Wenn ich von Riga träume, dann nur von der Straße, in der sich sein Büro befand. In meinen Träumen ist sie menschenleer, mit grobem Pflaster und von hohen Häusern gesäumt, die sich wie die Wipfel einer sturmgepeitschten Pappelallee über die Straße neigen. Es ist ein Angsttraum, das Pflaster und die Häuser sind schwarz, und ich laufe zum Büro meines Vaters, ich will zu ihm. Stattdessen finde ich dort, einer nach dem anderen in einer Abfolge blitzschneller Verwandlungen auf einem Stuhl sitzend, unbekannte Männer mit alten Gesichtern und geschlossenen Augen. Weinend wache ich auf.

Auf dem Heimweg von der Busbesichtigung streiten unser Vater und unsere Mutter.

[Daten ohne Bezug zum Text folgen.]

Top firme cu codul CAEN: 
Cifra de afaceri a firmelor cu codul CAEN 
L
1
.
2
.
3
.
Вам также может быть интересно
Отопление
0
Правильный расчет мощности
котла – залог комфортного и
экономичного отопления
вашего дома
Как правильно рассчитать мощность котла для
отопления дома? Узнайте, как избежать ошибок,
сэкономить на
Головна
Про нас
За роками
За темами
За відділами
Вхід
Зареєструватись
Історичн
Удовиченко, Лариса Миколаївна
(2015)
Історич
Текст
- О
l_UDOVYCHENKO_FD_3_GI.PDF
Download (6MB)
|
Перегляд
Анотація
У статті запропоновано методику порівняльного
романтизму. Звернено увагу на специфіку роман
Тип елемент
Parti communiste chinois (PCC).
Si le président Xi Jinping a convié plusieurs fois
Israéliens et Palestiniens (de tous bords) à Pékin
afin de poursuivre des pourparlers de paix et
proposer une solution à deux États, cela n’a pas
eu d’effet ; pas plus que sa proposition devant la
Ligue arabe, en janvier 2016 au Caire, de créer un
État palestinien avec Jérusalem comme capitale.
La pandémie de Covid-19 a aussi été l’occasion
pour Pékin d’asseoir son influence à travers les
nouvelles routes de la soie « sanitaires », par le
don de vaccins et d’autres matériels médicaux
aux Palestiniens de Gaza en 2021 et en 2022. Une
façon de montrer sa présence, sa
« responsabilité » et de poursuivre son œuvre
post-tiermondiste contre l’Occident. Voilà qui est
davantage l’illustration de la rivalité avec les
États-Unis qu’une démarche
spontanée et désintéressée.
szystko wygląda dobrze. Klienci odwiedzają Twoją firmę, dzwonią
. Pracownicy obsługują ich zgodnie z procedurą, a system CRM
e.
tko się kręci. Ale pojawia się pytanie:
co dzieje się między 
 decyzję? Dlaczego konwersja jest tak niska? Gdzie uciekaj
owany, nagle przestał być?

Sie kommen nicht gut miteinander aus. Daran ist er schuld, er brüllt herum und lenkt nie ein. Er zeigt nicht den kleinsten Funken guten Willen, dabei muss Mama so viel arbeiten, um alle Rechnungen zu bezahlen. Zweimal im Jahr reist er nach Paris, um »sich zu amüsieren«.

Sie kommen nicht gut miteinander aus; sind nie gut miteinander ausgekommen.

Als mir eine alte Postkarte meiner Mutter in die Hände fällt, in der sie ihren Eltern schildert, wie ich im Hochstuhl sitze und ihnen — ihr und Sammy — beim Mittagessen zusehe, kommt es mir vor, als schriebe sie von anderen Menschen.

Ihr Zerwürfnis ist ein täglicher Zustand, über den meine Schwester Sisi und ich ab und zu reden. Wie soll man auch mit jemandem auskommen, der zweimal im Jahr nach Paris fährt, um sich zu amüsieren? Der tagsüber schläft, keine Rechnungen zahlt und herumbrüllt? Die Köchin sagt zum Dienstmädchen, er hätte Mama geschlagen, aber das glaube ich nicht; doch jedes Mal wenn er anfängt herumzubrüllen, fürchte ich, es könnte passieren.

Mama ist sehr mutig; sie bietet seinem Geschrei die Stirn. Sie bietet sowieso jedem die Stirn, sogar den Zöllnern. Während sie unsere Koffer durchwühlen, schimpft sie auf sie ein.